Warren started a Facebook fundraising drive in hopes of raising $15,000 for Dyllan’s funeral. As of May 12, the drive raised $39,128.

“I started this out because as a mother, we don’t think that you put life insurance on a child, especially a child that is healthy, does a checkup every year, and they’re fine,” she said. “They don’t show you any signs of illness. When this happened, it was shocking. We’re like oh my god where are we going to get this money, we don’t have the extra money.”

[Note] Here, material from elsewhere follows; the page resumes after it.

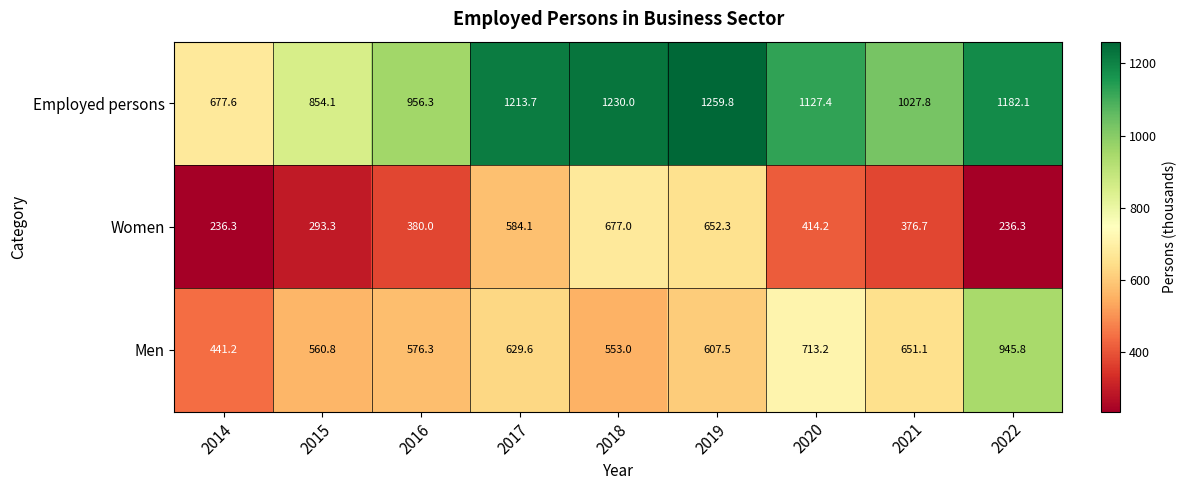

What is the sum of all Men values?

5678.5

“I was so grateful that there was a platform and just asked people who felt my pain and understand what we were gong through to help,” she said. “Without Facebook and all the people who helped us, maybe I wouldn’t be here right now because it would be too painful to know that we have a son and we can’t even come up with the money to bury him.”

Otis Burrell said that any money not used for Dyllan’s funeral will go back into the community.

“Our plan is whatever the funeral doesn’t cost,we’re going to do a foundation or scholarship,” he said. “Every penny of these people’s money that they gave to our son will be put back into the community one way or the other.”

“When we find out what actually happened to him, we can make sure it doesn’t happen to another kid,” Burrell said. “Or maybe there’s a kid who wants to play a particular sport and they can’t afford it, then that money can go back to that child to help him. We’re going to think of different ways to memorialize his name.”

“That’s exactly what Dyllan would have said,” Warren said. “Plenty of times we would go to a movie, and Dyllan would say, mom, before you waste money on popcorn, let’s make a sandwich. And you say to yourself, which kid wants to go to the movie and not have popcorn?”

“Don’t go crazy on me mom, just male sure everybody else is happy, that’s the kind of kid he was,” she said. “Once we’re done with everything, we’re happy to help any kid that needs help.”